Hauptinhalt

PhD Week October 2011

This year a PhD course within the IIDEOS program was organized to offer PhD students the opportunity for mutual exchange and to enhance their methodological skills. The PhD course took place in Marburg (Lahn) from10th to 14th October 2011.

1. Program Overview

Below you can find the program for the PhD course in Marburg from 10th to 14th October 2011.

Mon, 10th        PhD colloquium
   
Tue, 11th
& Wed, 12th
PhD course #1: "Firm growth an the statistical analysis of firm dynamics"
Lecturer: Alex Coad
Thu, 13th
& Fri, 14th
PhD course #2: "Qualitative Research Methods - An overview"
Lecturer: Stefano Brusoni

Note: For each successfully completed course one credit point (ECTS) is granted.

RECORDS SHOWN ::
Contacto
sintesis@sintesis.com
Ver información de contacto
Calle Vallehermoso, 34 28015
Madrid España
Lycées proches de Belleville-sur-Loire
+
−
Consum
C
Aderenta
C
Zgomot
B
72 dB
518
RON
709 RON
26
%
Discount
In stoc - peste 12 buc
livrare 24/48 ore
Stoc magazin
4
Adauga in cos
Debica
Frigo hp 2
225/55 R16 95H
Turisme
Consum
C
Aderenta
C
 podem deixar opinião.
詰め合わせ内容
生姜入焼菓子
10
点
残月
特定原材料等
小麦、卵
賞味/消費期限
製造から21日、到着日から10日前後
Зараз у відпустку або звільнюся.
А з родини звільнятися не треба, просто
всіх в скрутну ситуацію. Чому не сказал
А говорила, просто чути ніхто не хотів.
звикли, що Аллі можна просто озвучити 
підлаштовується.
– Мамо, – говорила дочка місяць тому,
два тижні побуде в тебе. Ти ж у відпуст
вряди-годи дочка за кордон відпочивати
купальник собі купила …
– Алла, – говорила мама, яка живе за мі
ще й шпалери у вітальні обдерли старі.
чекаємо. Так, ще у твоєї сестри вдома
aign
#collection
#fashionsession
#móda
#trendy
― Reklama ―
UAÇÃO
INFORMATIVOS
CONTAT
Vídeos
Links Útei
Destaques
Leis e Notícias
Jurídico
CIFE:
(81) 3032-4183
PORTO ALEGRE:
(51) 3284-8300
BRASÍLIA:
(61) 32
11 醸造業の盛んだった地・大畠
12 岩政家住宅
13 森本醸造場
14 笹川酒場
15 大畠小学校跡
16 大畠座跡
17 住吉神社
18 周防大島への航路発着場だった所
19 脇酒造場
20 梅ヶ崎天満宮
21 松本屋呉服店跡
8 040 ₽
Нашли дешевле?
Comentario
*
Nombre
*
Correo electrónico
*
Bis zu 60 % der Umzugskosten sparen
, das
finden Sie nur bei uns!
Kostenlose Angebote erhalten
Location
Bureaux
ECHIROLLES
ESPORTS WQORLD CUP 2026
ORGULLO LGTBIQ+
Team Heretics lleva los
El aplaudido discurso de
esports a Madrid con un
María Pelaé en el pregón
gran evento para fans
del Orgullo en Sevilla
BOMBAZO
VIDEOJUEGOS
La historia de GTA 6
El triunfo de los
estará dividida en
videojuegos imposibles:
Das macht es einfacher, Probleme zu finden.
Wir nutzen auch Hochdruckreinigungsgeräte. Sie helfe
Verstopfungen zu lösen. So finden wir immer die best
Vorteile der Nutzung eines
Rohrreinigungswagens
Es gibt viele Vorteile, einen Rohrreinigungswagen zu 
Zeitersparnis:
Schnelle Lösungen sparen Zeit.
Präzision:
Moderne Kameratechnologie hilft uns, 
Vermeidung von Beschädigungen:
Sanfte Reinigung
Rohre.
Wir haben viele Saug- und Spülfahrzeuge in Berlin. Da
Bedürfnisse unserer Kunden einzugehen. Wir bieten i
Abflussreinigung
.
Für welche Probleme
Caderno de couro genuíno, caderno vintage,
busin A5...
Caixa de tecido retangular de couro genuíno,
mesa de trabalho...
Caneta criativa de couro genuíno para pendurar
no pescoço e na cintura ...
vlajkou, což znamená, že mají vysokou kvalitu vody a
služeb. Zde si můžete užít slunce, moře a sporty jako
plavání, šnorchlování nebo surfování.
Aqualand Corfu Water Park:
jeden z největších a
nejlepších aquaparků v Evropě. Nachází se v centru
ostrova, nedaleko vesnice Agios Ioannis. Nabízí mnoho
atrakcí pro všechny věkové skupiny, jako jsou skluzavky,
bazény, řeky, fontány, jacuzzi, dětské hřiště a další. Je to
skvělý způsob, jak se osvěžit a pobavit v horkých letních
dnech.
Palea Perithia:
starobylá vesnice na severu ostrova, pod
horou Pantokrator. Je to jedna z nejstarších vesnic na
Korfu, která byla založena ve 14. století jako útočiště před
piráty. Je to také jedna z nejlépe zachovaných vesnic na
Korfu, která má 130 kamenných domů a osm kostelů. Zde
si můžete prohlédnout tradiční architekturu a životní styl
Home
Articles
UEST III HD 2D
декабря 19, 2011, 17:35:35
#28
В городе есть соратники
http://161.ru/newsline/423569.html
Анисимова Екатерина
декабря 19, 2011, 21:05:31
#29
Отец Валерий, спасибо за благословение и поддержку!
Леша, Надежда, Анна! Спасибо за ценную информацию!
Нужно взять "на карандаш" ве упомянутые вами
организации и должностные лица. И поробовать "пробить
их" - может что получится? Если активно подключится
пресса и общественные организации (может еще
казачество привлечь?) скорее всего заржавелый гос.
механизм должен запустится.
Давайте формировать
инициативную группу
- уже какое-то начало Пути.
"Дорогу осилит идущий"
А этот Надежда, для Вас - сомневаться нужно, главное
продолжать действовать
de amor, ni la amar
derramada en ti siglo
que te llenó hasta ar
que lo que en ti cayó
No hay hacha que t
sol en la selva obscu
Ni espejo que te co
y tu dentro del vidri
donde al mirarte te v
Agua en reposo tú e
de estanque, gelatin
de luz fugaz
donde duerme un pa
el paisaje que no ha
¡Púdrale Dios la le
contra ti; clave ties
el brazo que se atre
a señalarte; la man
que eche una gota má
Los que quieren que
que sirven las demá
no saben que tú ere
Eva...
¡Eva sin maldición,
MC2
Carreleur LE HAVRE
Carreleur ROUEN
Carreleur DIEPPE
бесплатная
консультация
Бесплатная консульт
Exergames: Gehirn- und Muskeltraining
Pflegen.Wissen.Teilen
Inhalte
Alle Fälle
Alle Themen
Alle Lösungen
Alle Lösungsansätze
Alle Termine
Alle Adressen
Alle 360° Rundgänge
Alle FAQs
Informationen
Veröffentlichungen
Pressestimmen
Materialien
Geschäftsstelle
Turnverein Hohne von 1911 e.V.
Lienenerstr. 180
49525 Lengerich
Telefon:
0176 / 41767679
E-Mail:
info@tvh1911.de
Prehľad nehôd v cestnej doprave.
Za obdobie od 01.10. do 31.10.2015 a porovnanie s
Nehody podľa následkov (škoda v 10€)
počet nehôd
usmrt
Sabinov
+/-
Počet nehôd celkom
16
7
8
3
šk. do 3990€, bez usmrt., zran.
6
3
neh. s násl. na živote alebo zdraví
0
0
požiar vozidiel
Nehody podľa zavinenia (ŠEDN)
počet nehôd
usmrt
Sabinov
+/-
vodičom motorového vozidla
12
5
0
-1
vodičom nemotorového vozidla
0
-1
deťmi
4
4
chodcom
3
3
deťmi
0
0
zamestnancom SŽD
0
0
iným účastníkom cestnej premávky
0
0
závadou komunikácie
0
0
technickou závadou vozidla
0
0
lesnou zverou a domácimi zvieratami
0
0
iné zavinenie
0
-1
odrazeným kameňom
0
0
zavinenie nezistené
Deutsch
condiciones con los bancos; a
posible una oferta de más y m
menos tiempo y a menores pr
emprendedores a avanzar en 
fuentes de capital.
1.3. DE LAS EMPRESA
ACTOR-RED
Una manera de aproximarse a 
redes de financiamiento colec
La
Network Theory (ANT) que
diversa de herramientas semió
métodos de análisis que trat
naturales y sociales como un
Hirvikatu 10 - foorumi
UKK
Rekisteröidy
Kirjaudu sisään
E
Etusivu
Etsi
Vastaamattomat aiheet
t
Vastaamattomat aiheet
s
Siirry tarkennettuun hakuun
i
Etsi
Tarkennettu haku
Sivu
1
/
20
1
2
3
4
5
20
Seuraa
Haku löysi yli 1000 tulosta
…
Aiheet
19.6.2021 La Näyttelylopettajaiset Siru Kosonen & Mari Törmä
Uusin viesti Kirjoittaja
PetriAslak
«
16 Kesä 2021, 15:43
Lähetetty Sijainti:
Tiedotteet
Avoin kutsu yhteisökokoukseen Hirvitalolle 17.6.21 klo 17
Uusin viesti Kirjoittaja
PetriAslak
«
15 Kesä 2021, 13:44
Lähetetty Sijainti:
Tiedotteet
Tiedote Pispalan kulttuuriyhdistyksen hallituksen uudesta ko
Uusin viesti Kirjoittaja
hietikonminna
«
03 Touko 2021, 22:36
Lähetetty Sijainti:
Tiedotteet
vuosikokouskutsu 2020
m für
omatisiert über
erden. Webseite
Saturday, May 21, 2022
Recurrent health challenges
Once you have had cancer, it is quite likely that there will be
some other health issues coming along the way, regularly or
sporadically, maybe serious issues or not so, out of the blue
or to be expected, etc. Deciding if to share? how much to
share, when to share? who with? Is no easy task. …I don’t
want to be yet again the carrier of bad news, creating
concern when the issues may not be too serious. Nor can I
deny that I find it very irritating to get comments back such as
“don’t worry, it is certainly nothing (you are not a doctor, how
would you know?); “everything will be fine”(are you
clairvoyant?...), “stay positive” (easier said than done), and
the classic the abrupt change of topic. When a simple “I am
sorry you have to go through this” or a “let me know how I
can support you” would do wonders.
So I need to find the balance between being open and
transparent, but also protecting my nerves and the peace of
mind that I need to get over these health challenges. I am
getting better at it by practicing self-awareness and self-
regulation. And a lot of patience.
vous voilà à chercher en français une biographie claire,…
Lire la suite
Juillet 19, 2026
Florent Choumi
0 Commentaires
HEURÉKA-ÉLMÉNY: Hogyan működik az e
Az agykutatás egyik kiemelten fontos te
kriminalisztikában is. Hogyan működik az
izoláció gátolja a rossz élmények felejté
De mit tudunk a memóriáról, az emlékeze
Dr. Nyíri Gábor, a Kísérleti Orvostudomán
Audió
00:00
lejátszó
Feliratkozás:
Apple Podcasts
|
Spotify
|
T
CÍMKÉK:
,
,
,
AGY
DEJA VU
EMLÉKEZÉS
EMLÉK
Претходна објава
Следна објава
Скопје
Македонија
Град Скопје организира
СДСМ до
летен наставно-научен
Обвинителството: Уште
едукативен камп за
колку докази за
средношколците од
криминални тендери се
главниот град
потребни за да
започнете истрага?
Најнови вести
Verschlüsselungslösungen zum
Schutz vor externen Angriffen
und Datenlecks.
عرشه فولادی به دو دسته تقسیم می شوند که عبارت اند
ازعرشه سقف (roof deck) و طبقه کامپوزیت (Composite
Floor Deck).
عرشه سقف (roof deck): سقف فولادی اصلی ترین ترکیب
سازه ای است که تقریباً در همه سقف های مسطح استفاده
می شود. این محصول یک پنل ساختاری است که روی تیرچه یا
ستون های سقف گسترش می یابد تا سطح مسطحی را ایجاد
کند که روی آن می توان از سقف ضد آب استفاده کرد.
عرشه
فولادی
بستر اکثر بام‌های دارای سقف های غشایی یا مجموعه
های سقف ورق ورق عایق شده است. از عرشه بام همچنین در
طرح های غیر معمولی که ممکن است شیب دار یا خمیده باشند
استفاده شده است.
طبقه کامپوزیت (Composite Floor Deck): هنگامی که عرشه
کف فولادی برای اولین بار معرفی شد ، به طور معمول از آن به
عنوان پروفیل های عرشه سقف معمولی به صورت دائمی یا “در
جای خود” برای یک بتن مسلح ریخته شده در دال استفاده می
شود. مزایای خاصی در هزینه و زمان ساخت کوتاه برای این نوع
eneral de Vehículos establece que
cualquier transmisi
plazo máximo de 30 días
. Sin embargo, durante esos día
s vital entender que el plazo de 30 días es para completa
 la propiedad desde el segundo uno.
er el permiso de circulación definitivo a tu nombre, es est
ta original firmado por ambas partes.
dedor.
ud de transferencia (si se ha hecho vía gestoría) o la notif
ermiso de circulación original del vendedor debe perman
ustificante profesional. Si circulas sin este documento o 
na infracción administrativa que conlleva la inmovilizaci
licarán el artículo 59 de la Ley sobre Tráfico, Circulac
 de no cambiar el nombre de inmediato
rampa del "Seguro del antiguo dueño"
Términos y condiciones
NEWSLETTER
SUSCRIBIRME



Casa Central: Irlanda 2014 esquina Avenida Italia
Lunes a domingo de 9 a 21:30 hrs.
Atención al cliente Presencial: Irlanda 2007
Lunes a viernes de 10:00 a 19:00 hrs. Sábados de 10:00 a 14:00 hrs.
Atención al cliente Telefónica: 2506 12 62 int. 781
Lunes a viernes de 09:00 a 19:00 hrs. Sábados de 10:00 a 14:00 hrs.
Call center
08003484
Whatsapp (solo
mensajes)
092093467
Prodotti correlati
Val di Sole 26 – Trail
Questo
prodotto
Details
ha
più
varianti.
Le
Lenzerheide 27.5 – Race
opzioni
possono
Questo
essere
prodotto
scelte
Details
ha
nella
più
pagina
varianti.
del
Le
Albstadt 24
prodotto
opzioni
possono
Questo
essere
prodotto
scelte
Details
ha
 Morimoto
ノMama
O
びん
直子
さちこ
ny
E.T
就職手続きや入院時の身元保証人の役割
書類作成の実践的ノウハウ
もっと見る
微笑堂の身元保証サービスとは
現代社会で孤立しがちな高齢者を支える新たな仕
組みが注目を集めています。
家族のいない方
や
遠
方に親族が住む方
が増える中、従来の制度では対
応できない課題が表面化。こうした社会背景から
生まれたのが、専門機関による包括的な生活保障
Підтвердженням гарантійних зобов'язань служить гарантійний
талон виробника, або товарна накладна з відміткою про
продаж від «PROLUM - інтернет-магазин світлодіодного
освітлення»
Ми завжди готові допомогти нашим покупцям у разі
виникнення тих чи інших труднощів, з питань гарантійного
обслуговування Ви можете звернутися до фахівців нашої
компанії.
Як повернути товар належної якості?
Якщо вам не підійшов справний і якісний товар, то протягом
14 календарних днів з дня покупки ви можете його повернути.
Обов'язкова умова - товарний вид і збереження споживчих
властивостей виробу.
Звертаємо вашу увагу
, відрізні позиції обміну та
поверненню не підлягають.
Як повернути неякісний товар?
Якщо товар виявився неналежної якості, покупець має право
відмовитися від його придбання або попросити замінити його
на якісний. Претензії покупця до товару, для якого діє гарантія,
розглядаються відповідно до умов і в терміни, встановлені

YOUR TASK :: Reproduce the PhD Week October 2011 page above in full, word for word.

WRITTEN ANSWER ::
Hauptinhalt

PhD Week October 2011

This year a PhD course within the IIDEOS program was organized to offer PhD students the opportunity for mutual exchange and to enhance their methodological skills. The PhD course took place in Marburg (Lahn) from10th to 14th October 2011.

1. Program Overview

Below you can find the program for the PhD course in Marburg from 10th to 14th October 2011.

Mon, 10th        PhD colloquium
   
Tue, 11th
& Wed, 12th
PhD course #1: "Firm growth an the statistical analysis of firm dynamics"
Lecturer: Alex Coad
Thu, 13th
& Fri, 14th
PhD course #2: "Qualitative Research Methods - An overview"
Lecturer: Stefano Brusoni

Note: For each successfully completed course one credit point (ECTS) is granted.